Son personas que, en muchos de los casos, están atravesando esa calle que podríamos llamar “ruta de la aceptación” del hecho irreversible de la muerte, aunque algunos de ellos también podrían llamarla “camino de la rebelión” ante lo ingobernable.


Creo que en esas situaciones, me olvido de mí mismo, sólo tengo palabras, tampoco muchas, para el otro, miro sus ojos y observo su mirada derrotada, me fijo en sus manos que son una manifestación del propio abandono; manos, en muchos casos, sembradas de huellas de agujas, que las convierten en mapas de la agresión.


Estoy atento a lo que poco o mucho que me dicen y a lo que callan, que suele ser mucho más y más real.
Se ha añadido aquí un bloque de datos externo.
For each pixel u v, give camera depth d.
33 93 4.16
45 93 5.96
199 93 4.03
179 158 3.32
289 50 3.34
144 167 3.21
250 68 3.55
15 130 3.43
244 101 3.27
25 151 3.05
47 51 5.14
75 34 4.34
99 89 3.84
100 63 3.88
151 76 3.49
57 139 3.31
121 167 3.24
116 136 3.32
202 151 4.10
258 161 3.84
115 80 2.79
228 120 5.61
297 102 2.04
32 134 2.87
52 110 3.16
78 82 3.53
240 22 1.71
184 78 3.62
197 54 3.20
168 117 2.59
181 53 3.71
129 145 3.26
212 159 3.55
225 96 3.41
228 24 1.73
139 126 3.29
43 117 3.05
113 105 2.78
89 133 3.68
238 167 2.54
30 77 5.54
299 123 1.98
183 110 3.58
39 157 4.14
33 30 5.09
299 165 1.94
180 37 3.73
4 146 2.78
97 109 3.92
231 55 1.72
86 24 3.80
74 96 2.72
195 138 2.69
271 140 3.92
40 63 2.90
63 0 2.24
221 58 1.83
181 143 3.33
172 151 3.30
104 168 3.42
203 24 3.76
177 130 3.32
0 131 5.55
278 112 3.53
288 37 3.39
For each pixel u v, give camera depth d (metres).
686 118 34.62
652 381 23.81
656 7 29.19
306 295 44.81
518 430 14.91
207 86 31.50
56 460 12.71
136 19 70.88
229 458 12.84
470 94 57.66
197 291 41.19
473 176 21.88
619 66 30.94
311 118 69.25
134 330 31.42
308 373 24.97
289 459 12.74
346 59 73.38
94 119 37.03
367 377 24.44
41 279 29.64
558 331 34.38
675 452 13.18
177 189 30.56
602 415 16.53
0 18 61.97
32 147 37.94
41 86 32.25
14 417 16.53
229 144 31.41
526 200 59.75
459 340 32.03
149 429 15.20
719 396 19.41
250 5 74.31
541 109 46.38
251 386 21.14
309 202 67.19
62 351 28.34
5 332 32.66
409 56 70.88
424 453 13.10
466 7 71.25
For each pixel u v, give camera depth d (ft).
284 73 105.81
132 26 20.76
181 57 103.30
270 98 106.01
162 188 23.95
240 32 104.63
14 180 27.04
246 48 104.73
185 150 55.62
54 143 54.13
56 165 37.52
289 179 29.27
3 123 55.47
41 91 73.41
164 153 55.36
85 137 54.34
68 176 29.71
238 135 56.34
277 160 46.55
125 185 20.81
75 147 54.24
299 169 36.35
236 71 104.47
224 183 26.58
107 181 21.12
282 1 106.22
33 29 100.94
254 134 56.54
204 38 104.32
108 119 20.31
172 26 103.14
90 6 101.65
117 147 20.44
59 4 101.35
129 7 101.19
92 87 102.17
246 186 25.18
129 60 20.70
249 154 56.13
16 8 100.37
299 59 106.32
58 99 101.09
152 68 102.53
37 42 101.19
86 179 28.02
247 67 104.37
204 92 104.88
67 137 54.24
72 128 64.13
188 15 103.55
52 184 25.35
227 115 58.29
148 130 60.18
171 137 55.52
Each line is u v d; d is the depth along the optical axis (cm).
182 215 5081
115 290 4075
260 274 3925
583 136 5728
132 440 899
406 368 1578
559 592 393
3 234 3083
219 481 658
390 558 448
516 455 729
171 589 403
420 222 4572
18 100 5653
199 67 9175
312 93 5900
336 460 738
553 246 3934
Todo es fragilidad que me conmueve y me libera de mis actitudes más egoístas.


Sé, desde el primer contacto, que voy a vivir unos días acompañándoles en un camino sin esperanza, que pronto acabará, y me siento impelido a darles lo mejor de mi mismo, lo que creo que es mejor para esos momentos, sin esperar nada a cambio, aunque también puede ser cierto que me dejen el mejor de los regalos, mi propia aceptación de lo que, inevitablemente, llegará.


Hay ocasiones en las que tomo sus manos entre las mías y siento que alivio su desazón, que se calma su llanto y me hacen sentirme como un mago que, durante unos momentos, opera el milagro de llevar paz a un espíritu desesperado.


En otras ocasiones, aparento creerme lo que me cuentan y le doy mucha importancia, a sabiendas que lo que realmente les importa es lo que callan.


Cuando les dejo solos de nuevo, no puedo evitar desearles lo mejor, sea esto lo que sea y, cuando al cabo de una semana, vuelvo y recuerdan mi nombre, quiero pensar que he tocado una cuerda afinada. ¡Casi nada la presunción!


Al final de todo, igual no es tan desinteresada ni tan falta de recompensa mi actitud y, tal vez por eso, me atrevo a pensar que nunca seré un buen samaritano.